Task prompt
Determine how many lines in the records that follow hold the string "تعليقات". Only that number should be returned.

Records for processing

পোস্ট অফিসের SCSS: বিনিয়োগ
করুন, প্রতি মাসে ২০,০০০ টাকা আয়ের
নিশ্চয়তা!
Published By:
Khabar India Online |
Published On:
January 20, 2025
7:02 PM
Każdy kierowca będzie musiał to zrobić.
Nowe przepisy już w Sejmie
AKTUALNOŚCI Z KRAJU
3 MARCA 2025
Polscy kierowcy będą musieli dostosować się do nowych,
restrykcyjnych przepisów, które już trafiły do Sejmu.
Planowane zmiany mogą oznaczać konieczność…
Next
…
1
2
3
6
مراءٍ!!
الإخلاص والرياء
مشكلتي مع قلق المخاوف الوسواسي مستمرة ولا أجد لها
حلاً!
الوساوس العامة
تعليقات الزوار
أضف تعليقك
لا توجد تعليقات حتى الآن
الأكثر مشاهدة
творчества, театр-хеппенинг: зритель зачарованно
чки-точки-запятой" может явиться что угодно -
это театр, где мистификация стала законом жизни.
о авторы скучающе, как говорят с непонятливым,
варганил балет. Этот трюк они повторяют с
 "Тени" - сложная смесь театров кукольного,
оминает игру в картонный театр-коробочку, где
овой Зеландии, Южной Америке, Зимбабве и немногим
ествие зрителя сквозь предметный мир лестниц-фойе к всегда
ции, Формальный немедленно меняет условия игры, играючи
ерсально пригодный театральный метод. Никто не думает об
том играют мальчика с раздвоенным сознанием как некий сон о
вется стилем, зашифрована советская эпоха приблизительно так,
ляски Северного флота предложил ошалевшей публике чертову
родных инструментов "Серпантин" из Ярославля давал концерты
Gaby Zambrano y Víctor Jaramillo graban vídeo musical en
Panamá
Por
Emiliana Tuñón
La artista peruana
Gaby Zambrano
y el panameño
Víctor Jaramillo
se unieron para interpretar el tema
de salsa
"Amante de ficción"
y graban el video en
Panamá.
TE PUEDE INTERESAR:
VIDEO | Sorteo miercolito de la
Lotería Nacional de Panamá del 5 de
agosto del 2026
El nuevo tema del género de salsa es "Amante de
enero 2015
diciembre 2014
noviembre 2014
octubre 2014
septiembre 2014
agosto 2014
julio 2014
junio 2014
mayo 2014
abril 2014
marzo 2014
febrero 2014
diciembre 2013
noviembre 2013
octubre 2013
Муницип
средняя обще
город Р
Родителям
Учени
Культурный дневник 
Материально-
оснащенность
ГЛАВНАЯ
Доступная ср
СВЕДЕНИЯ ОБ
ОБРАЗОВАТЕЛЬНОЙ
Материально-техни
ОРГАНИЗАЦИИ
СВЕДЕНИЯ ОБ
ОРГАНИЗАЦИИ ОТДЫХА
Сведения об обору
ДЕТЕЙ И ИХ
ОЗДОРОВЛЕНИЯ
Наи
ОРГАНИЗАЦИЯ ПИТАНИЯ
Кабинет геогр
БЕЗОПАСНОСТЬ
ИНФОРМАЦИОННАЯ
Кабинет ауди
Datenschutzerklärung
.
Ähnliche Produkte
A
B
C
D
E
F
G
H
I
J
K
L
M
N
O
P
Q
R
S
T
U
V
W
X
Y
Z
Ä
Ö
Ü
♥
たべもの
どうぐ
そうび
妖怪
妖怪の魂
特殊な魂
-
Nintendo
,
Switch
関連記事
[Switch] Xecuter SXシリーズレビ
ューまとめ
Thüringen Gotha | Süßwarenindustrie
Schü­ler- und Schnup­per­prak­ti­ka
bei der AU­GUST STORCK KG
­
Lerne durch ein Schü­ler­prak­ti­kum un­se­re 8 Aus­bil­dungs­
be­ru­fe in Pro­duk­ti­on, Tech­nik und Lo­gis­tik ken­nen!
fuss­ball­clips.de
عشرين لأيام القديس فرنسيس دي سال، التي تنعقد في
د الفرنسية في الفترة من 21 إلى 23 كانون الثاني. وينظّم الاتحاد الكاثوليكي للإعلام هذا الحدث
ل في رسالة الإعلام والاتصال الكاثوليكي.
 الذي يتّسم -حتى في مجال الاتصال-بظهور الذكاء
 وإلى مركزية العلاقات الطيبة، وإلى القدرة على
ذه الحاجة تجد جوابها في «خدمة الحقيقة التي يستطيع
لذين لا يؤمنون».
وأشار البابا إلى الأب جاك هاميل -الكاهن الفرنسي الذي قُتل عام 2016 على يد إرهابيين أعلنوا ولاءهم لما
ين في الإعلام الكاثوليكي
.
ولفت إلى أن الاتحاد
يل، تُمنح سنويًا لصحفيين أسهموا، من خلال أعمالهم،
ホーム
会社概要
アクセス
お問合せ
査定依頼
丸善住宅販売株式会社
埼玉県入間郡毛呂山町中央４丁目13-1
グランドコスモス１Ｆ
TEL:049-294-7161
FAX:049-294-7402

Completed task
2